I hug the blanket closer. “And you’ll take me with you?”

“I’m afraid you’re all mine until we figure out what the deal is.” He rubs his neck and looks agitated, but not at me. “It’s a goddamn mess, isn’t it?”

“Can I get a gun?”

He gives me a speculative look. “Do you promise to stop crying?”

“I will, if you get me a gun. Then I’ll shoot you if I get upset.”

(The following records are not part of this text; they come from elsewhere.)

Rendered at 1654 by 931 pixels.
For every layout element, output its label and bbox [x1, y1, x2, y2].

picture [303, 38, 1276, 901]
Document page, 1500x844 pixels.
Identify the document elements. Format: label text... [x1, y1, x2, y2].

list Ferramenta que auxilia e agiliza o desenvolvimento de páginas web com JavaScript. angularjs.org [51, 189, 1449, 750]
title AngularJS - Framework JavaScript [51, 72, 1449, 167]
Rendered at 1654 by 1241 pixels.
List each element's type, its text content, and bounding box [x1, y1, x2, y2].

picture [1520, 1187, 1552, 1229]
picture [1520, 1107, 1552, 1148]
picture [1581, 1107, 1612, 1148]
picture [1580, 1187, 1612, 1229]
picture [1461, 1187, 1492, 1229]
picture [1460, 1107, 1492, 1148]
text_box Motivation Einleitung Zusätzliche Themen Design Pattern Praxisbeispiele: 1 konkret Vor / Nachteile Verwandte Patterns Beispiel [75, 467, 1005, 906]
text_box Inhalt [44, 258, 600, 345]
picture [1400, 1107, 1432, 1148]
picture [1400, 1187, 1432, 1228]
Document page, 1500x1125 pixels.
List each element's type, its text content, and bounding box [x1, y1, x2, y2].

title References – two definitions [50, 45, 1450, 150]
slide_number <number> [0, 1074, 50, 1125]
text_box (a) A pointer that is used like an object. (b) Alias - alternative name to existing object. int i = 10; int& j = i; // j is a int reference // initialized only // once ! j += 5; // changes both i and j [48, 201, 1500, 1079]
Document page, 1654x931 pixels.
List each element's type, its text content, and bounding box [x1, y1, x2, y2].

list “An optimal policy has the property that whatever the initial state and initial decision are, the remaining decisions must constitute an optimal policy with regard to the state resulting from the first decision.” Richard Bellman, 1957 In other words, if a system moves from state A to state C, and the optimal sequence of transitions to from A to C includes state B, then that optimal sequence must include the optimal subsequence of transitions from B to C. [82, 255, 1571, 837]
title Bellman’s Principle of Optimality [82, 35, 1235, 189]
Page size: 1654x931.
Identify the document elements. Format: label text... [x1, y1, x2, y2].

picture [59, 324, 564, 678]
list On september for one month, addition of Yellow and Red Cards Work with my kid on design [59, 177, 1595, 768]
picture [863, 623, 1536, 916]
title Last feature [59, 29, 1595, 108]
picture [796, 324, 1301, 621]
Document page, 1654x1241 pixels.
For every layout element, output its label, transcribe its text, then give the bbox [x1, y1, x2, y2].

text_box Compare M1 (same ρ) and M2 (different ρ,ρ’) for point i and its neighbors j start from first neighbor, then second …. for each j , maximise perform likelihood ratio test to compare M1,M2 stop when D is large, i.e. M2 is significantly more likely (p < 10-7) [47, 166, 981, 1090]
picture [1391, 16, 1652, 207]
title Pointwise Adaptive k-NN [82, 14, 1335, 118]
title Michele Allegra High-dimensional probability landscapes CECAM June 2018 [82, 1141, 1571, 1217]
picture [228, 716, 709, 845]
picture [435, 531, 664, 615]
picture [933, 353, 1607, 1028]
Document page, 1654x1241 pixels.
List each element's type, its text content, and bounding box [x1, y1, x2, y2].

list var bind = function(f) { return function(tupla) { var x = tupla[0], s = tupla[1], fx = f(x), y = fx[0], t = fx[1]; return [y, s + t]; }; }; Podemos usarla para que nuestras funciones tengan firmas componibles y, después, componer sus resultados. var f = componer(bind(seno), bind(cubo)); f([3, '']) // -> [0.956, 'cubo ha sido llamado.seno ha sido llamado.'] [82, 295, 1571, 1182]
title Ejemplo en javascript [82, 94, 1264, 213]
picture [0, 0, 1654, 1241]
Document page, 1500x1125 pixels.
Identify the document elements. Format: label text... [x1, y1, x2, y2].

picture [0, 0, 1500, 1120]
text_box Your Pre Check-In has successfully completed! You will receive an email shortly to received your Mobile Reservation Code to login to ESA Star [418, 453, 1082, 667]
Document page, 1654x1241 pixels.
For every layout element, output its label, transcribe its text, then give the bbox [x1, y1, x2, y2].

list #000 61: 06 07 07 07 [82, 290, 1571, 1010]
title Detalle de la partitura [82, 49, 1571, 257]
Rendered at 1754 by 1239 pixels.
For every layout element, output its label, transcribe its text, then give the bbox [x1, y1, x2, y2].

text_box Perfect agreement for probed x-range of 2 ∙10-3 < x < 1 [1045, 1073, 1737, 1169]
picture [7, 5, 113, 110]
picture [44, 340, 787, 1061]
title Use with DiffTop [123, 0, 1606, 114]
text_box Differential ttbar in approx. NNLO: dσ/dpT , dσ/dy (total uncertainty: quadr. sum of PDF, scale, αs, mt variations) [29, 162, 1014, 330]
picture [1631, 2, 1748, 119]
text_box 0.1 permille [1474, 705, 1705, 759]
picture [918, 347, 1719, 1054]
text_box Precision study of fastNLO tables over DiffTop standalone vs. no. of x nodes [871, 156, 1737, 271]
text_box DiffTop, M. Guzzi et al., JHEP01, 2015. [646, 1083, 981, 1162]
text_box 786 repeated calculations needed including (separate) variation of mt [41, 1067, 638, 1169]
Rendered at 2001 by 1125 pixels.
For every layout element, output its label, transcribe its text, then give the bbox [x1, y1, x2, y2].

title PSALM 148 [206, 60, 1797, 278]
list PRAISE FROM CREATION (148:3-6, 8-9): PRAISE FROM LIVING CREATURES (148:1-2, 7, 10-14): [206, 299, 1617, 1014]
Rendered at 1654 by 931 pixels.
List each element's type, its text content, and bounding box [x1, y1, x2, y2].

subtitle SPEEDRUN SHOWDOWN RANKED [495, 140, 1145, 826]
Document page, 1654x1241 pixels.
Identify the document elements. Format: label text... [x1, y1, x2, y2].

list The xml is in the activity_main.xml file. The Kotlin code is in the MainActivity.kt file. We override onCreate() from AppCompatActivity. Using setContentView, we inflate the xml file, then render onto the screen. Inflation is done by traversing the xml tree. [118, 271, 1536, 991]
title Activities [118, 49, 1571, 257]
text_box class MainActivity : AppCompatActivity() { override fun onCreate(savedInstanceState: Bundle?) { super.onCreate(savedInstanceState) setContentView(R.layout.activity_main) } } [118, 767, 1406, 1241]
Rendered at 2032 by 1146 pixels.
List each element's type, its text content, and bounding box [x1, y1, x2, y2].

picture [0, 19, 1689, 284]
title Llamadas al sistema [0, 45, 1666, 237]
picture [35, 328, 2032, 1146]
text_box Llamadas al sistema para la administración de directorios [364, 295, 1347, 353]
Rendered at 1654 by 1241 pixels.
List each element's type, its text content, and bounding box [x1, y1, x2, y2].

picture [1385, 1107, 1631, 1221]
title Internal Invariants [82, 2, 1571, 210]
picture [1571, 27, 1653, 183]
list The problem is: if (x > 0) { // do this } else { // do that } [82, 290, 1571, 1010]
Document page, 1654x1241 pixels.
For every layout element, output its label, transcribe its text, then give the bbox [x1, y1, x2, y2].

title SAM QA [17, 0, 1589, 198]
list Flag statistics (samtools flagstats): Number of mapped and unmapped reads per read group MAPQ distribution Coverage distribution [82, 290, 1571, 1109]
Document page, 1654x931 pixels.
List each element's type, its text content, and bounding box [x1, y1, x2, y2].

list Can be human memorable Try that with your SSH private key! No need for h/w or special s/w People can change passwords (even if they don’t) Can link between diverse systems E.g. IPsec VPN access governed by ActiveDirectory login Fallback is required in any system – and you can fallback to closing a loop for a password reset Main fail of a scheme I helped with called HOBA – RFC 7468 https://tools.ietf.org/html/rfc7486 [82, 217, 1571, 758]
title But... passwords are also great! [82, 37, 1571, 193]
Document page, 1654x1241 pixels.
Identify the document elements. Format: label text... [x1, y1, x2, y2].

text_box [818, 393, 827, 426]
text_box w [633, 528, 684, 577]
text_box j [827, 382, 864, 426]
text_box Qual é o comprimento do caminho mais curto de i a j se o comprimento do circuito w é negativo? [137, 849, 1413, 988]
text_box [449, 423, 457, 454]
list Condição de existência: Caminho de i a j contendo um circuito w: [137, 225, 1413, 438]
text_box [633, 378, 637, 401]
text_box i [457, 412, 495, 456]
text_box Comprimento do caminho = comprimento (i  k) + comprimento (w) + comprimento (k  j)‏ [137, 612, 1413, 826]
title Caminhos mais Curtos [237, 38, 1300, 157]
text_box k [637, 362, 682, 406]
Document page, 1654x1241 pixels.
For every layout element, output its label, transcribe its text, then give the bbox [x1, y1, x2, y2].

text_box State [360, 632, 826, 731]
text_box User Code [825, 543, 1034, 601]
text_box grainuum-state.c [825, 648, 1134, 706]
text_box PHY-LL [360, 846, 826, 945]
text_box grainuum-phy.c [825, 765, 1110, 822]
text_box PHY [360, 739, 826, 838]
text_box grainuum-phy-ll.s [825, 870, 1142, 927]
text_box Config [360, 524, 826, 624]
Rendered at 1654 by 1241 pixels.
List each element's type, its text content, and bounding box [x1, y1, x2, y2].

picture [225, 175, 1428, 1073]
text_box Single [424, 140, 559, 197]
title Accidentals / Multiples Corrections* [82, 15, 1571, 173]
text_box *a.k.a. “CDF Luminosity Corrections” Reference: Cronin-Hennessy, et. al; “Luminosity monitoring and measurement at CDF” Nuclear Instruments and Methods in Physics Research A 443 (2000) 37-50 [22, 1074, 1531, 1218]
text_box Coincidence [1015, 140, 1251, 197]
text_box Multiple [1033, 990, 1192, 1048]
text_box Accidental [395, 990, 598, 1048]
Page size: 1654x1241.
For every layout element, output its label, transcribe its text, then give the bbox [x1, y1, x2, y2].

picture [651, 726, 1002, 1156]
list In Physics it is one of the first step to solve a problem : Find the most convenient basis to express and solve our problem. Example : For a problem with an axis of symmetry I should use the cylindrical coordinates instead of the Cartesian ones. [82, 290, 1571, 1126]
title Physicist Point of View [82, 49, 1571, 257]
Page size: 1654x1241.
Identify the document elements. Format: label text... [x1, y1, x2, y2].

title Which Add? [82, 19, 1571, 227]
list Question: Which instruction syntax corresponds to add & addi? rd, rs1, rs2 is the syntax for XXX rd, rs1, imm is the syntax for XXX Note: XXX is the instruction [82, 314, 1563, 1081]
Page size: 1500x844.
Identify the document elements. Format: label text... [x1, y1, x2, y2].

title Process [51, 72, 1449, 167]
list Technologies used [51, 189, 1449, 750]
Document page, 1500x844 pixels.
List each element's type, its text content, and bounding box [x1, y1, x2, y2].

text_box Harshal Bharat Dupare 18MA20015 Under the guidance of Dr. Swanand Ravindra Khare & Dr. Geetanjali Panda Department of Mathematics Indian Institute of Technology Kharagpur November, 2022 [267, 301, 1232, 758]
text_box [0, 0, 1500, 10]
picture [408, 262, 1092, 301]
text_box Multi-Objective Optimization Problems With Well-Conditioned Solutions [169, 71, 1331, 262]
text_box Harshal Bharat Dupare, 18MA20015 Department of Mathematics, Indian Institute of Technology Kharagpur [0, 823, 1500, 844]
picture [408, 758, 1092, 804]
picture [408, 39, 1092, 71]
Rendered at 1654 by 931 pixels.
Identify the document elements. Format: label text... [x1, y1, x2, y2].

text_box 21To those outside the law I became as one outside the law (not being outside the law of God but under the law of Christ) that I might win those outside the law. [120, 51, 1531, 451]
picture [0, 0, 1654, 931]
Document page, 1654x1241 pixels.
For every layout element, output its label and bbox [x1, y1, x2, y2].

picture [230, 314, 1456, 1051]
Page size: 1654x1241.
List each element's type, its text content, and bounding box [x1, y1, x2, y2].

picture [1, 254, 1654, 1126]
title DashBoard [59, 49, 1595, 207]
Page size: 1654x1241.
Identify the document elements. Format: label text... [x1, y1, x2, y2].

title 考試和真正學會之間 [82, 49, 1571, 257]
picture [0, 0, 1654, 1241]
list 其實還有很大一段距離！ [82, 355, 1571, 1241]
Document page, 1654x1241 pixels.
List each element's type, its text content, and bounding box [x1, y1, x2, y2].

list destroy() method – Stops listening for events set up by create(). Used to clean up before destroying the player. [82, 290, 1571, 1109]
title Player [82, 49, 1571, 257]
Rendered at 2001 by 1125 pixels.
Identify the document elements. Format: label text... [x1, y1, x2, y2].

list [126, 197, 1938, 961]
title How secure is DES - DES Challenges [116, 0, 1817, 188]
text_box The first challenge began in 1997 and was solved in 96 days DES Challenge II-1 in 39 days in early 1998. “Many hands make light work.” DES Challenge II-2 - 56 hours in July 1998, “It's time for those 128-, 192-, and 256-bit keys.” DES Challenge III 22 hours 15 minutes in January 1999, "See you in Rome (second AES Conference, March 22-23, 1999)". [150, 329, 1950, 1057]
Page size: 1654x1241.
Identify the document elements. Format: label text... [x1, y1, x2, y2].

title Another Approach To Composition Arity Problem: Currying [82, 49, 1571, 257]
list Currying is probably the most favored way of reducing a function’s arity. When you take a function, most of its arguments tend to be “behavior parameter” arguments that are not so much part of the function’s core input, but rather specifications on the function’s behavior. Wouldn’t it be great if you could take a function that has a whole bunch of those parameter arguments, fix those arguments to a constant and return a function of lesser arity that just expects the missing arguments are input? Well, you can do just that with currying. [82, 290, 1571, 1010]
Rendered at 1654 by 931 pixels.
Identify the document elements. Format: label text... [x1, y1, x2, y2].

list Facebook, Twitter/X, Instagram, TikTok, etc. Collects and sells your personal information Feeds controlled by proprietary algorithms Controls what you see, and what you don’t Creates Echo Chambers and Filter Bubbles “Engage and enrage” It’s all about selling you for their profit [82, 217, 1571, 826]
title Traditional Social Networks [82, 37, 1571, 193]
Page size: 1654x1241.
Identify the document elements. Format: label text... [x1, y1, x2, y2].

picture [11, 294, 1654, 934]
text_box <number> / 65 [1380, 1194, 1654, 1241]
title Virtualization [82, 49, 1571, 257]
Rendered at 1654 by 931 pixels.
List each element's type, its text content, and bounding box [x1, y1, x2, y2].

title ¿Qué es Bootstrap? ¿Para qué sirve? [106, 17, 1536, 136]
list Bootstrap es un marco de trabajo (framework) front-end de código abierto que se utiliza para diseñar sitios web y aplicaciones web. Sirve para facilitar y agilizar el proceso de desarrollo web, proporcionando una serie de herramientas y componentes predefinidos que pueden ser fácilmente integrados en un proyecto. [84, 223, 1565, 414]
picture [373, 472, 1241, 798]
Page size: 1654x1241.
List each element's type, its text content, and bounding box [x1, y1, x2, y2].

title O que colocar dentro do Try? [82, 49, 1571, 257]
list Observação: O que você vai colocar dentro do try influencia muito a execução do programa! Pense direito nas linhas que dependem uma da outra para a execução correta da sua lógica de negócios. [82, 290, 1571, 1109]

For some reason, this makes him laugh. “I think we can manage that.”

Ten

Daniel

REGAN STILL LOOKS ON THE verge of tears. I miss the army because there’s only a short range of emotions that are acceptable in there, particularly within Delta Force. Mostly it’s cocksure bravado and weary acceptance. Regan’s feelings are hard for me to process because introspection is not encouraged in the army. I spent eight years suffocating my feelings so I could become an efficient killing machine. It was great training for being a hired assassin outside the military but had shit-all to do with helping wounded girls.

There’s no question in my mind that her sticking to me is going to mess her up more, but I didn’t bust my ass finding this girl to let her be stolen again. Taking a stab in the dark at what’s really got her worked up— and not in a good way—I tell her, “They would’ve come and searched for you, but Nick’s supposed to be dead. He can’t be running around down here in Rio because if his name leaks then he’s on the run again, along with Daisy. Plus Nick’s a shitty people person. He’d never have been able to get you out of Gomes’ place without a huge gunfight.”